Pull out every line in the rows below that contains the string "Altınses". Case counts.
● ● ●
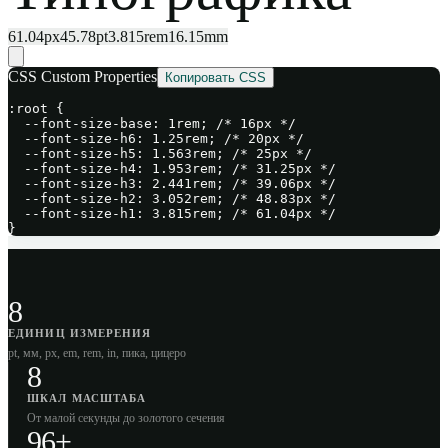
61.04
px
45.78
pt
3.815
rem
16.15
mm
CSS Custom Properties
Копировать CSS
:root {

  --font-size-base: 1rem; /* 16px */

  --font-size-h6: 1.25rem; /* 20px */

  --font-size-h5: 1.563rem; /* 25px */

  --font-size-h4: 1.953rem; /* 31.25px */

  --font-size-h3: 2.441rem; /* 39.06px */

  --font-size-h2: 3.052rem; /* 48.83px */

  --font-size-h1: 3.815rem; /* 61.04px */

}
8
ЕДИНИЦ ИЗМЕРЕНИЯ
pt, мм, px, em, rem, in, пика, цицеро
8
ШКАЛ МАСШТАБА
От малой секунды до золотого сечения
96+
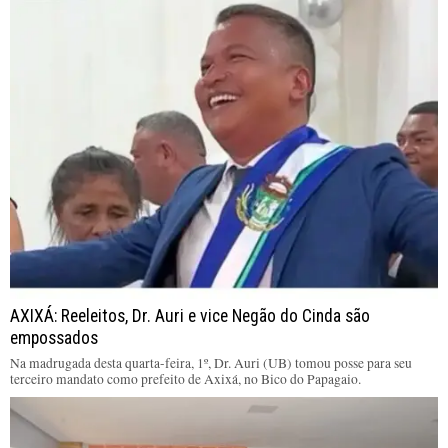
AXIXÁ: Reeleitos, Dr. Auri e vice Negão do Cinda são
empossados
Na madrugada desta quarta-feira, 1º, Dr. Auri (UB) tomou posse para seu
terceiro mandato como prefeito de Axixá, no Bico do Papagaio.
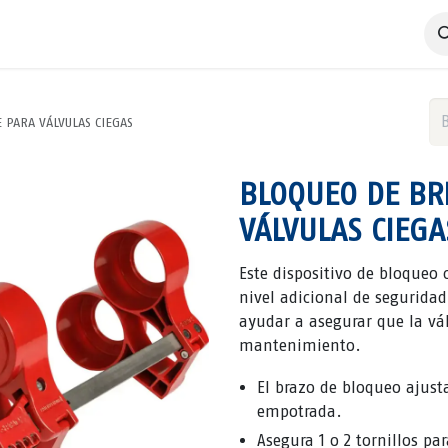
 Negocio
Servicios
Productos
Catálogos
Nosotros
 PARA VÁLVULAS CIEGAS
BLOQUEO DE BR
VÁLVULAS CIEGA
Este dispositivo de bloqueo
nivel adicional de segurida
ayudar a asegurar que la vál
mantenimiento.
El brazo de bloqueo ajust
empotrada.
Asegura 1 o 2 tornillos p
● ● ●
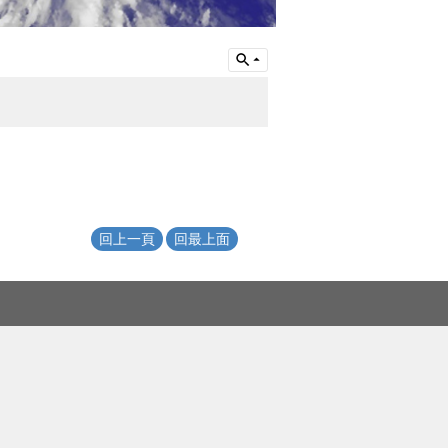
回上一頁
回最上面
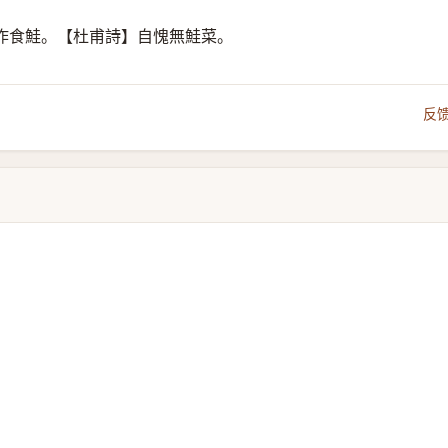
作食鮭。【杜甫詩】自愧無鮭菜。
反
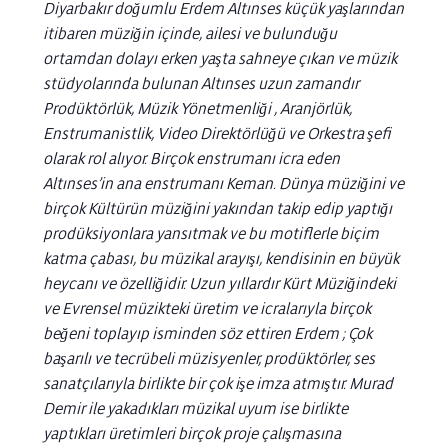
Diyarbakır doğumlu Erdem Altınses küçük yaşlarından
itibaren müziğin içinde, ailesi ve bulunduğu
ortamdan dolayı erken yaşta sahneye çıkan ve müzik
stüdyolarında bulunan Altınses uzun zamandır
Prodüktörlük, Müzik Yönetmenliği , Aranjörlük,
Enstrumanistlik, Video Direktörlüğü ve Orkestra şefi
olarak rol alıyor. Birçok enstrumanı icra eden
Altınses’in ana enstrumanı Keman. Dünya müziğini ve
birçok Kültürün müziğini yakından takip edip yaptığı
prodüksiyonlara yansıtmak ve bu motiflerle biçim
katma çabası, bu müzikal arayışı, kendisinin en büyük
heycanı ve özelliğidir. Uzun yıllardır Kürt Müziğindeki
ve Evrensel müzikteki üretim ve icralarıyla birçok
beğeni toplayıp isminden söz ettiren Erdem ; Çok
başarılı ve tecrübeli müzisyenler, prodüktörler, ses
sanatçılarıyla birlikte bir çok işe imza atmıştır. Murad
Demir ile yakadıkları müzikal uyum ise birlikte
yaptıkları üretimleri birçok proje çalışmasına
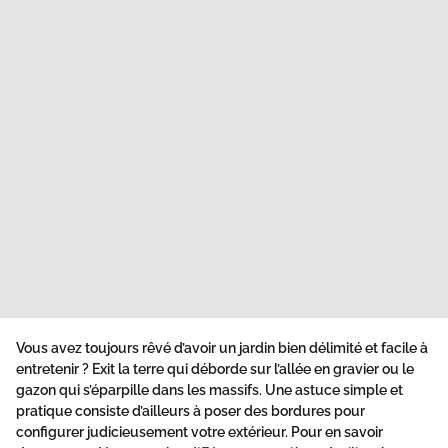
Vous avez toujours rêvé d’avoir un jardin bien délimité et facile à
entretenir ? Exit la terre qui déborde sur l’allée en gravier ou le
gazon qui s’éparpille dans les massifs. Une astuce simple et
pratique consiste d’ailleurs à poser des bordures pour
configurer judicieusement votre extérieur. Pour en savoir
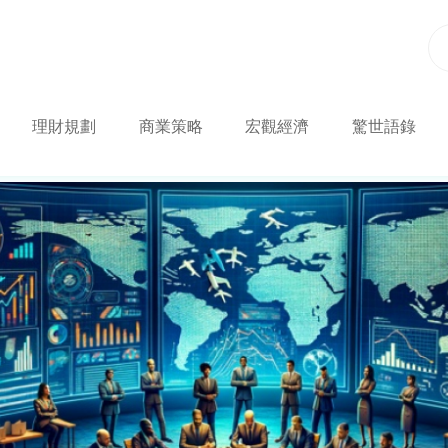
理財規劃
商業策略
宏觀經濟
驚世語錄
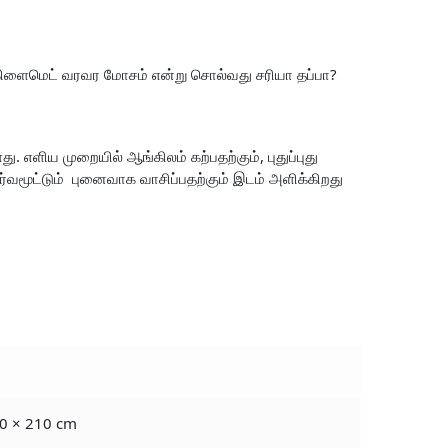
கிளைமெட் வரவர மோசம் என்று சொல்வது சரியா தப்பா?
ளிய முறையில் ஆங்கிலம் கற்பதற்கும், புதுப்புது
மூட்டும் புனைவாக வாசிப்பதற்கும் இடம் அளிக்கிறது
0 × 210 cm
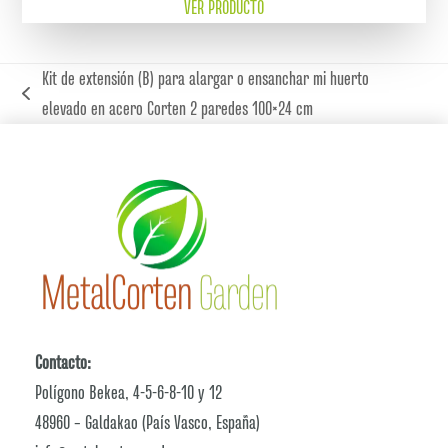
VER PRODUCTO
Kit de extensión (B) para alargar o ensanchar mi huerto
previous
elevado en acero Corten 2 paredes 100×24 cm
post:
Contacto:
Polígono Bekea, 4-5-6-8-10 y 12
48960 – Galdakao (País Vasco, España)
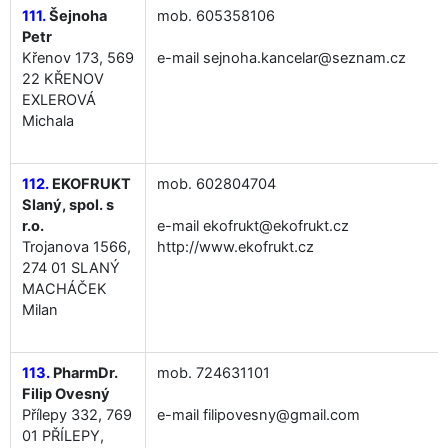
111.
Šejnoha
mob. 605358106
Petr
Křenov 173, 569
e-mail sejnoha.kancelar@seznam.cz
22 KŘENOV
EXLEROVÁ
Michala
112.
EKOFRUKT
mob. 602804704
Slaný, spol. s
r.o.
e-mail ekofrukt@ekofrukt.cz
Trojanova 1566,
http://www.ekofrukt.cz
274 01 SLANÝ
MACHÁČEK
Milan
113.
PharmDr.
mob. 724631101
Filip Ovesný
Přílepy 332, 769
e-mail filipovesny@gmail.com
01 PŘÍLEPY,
● ● ●
(Solution):
Diyarbakır doğumlu Erdem Altınses küçük yaşlarından
stüdyolarında bulunan Altınses uzun zamandır
Altınses’in ana enstrumanı Keman. Dünya müziğini ve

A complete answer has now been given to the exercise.